**** Provided information

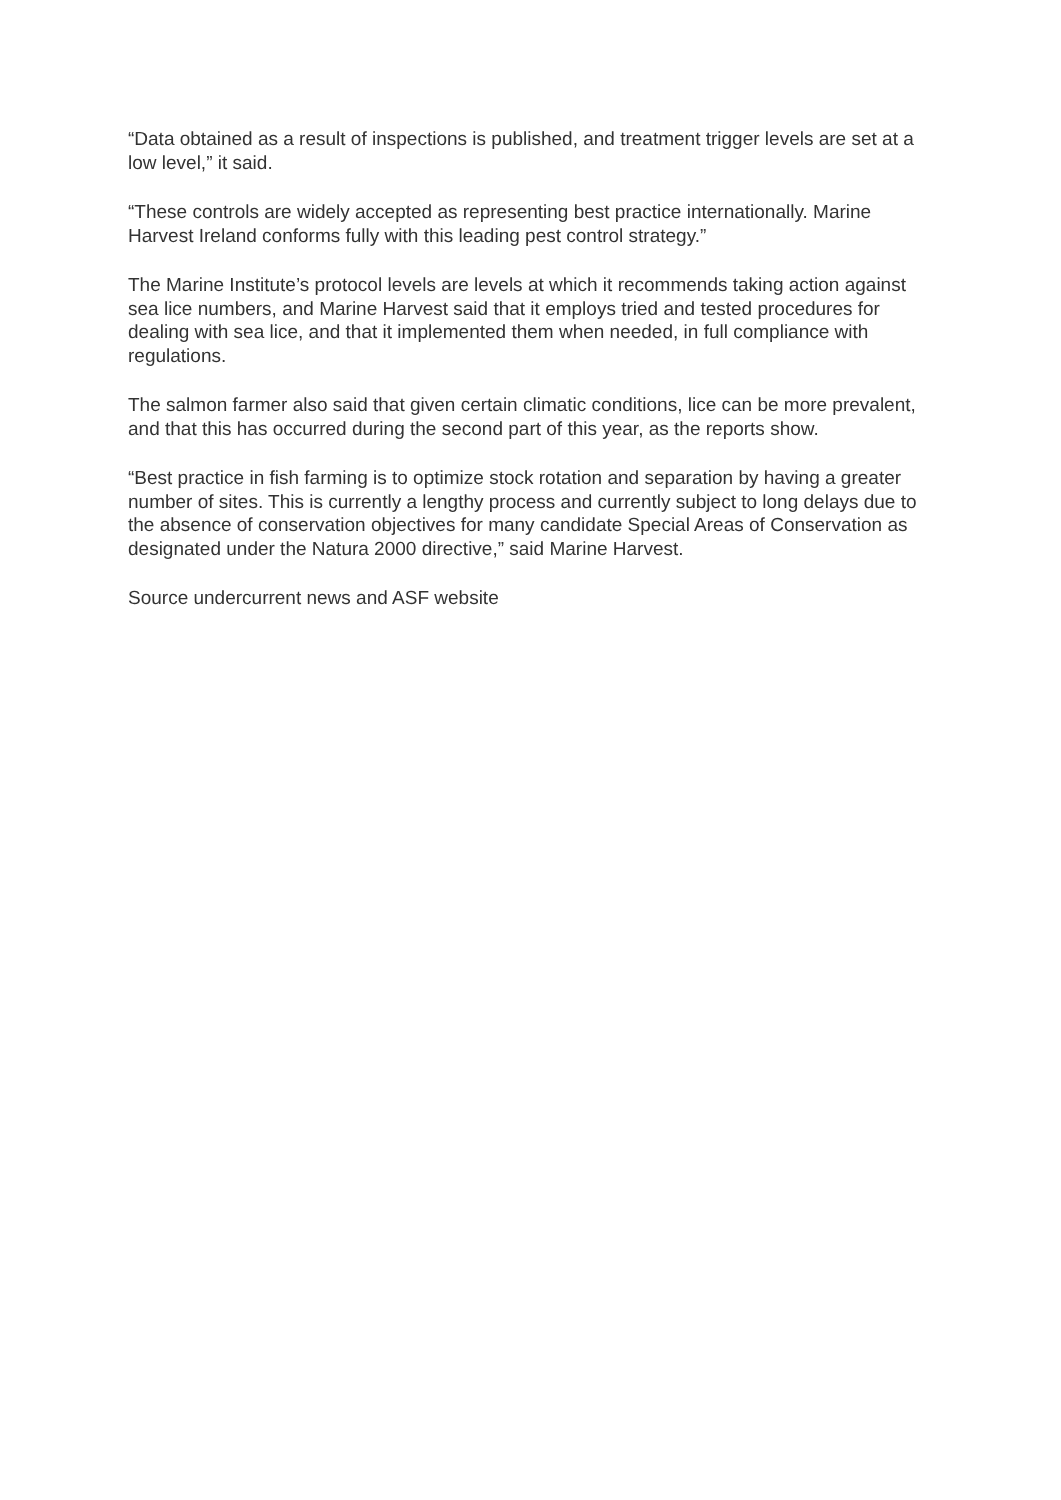“Data obtained as a result of inspections is published, and treatment trigger levels are set at a low level,” it said.
“These controls are widely accepted as representing best practice internationally. Marine Harvest Ireland conforms fully with this leading pest control strategy.”
The Marine Institute’s protocol levels are levels at which it recommends taking action against sea lice numbers, and Marine Harvest said that it employs tried and tested procedures for dealing with sea lice, and that it implemented them when needed, in full compliance with regulations.
The salmon farmer also said that given certain climatic conditions, lice can be more prevalent, and that this has occurred during the second part of this year, as the reports show.
“Best practice in fish farming is to optimize stock rotation and separation by having a greater number of sites. This is currently a lengthy process and currently subject to long delays due to the absence of conservation objectives for many candidate Special Areas of Conservation as designated under the Natura 2000 directive,” said Marine Harvest.
Source undercurrent news and ASF website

********

Task goal:
Repeat only the stretch of lines that begins at the line containing "controls are widely" and ends at the last line above, both included.

Solved problem:
“These controls are widely accepted as representing best practice internationally. Marine Harvest Ireland conforms fully with this leading pest control strategy.”
The Marine Institute’s protocol levels are levels at which it recommends taking action against sea lice numbers, and Marine Harvest said that it employs tried and tested procedures for dealing with sea lice, and that it implemented them when needed, in full compliance with regulations.
The salmon farmer also said that given certain climatic conditions, lice can be more prevalent, and that this has occurred during the second part of this year, as the reports show.
“Best practice in fish farming is to optimize stock rotation and separation by having a greater number of sites. This is currently a lengthy process and currently subject to long delays due to the absence of conservation objectives for many candidate Special Areas of Conservation as designated under the Natura 2000 directive,” said Marine Harvest.
Source undercurrent news and ASF website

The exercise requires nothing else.